VITERBO – Salgono a due i casi di West Nile virus nella Tuscia. A confermarlo è l’ultimo bollettino dell’Istituto nazionale per le malattie infettive Lazzaro Spallanzani e della Regione Lazio, aggiornato al 12 agosto.
La provincia di Viterbo entra così anche nella mappa dell’Efsa, l’Autorità europea per la sicurezza alimentare, tra le aree che nel 2026 hanno registrato per la prima volta casi umani di infezione da West Nile acquisiti localmente.
Insieme alla Tuscia, nell’elenco figurano Campobasso, i Pirenei orientali in Francia, il circondario di Rhein-Pfalz in Germania e le regioni di Pelagonia e Vardar, nella Macedonia del Nord.
Il riferimento ai casi “acquisiti localmente” è particolarmente significativo: significa che le persone contagiate non hanno contratto l’infezione durante un viaggio, ma direttamente nel territorio interessato.
Nel caso della Tuscia, dunque, il virus è stato trasmesso localmente.
L’Efsa, nella comunicazione diffusa il 12 agosto e relativa alla situazione fotografata al 5 agosto, ha invitato a mantenere alta l’attenzione e a proteggersi dalle punture delle zanzare, principali vettori del virus.

---+---

■ ATTIVITÀ A ■
Nel testo sul virus West Nile, a che data è aggiornato l'ultimo bollettino dello Spallanzani e della Regione Lazio?
■ ATTIVITÀ B ■
Prosegui il testo sul virus West Nile dopo la sua ultima frase.
Per svolgere le attività il materiale non serve.

---+---

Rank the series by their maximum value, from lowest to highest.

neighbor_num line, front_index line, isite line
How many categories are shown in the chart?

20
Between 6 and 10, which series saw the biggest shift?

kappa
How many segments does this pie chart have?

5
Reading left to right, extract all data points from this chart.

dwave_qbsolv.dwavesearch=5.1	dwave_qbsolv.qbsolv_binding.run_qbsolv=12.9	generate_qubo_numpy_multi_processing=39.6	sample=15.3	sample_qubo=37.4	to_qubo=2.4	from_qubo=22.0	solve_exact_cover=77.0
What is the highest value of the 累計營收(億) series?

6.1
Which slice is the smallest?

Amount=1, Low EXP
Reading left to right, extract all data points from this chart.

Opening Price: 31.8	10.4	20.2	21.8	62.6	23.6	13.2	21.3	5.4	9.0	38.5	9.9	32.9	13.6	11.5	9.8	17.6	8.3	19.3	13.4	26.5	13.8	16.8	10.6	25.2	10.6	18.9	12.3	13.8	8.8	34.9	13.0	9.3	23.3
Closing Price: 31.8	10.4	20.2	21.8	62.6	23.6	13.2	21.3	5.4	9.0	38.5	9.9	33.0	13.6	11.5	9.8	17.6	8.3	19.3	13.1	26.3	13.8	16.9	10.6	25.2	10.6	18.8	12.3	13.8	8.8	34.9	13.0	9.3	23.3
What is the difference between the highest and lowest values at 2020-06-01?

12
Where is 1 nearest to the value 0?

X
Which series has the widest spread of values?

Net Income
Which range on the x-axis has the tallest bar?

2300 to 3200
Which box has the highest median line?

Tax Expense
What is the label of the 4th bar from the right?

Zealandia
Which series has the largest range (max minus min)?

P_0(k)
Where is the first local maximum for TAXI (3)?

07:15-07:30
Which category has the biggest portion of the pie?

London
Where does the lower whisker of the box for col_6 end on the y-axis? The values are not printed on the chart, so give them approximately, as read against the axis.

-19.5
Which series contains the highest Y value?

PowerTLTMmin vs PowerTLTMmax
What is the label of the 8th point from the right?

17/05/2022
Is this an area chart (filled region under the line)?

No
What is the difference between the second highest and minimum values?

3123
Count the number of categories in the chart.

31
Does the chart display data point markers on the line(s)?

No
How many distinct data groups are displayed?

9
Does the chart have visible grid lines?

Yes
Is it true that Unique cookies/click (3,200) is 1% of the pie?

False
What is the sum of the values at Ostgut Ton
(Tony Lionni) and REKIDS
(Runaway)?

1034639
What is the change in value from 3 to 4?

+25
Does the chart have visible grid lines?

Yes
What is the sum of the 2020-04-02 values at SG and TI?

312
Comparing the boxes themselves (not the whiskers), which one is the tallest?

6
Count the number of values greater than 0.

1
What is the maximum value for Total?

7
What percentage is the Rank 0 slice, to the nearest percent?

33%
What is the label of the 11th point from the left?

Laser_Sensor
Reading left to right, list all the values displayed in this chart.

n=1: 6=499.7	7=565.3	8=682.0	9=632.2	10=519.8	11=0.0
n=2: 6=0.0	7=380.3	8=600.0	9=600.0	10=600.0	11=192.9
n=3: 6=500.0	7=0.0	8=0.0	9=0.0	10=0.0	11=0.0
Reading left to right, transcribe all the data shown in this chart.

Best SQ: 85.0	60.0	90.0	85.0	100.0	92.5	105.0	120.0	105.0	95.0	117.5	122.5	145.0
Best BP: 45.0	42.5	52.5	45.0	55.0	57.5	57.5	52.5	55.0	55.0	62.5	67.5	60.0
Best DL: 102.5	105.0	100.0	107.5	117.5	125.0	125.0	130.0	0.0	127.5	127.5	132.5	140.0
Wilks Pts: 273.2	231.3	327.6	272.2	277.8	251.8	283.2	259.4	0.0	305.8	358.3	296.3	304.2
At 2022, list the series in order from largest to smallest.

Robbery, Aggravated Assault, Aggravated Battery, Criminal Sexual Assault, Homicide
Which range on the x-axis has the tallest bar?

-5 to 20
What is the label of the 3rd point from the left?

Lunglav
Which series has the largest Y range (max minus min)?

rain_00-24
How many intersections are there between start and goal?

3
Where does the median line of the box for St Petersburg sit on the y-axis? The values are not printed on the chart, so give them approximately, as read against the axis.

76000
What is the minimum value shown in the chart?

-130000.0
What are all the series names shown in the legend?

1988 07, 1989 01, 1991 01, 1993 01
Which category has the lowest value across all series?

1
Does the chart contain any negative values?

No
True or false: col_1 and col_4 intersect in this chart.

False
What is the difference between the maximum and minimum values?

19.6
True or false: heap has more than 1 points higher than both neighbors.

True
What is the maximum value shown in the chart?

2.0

---+---

■ RISPOSTA A ■
Al 12 agosto.

■ RISPOSTA B ■
Il primo caso nella provincia di Viterbo era stato segnalato nel bollettino regionale del 29 luglio. A distanza di circa due settimane è arrivata la conferma del secondo contagio.
Complessivamente, nel Lazio sono 36 i casi di West Nile, tutti acquisiti localmente. Rispetto al bollettino precedente si registrano 17 nuovi casi.
Diciotto pazienti hanno sviluppato la forma neuroinvasiva, quella più grave dell’infezione, mentre 16 hanno manifestato una forma febbrile. Due casi riguardano invece donatori.
A livello provinciale, il territorio maggiormente interessato resta quello di Latina, con 17 casi, seguito dalla provincia di Roma con 16. Un caso è stato registrato anche nel Frusinate, oltre ai due della Tuscia.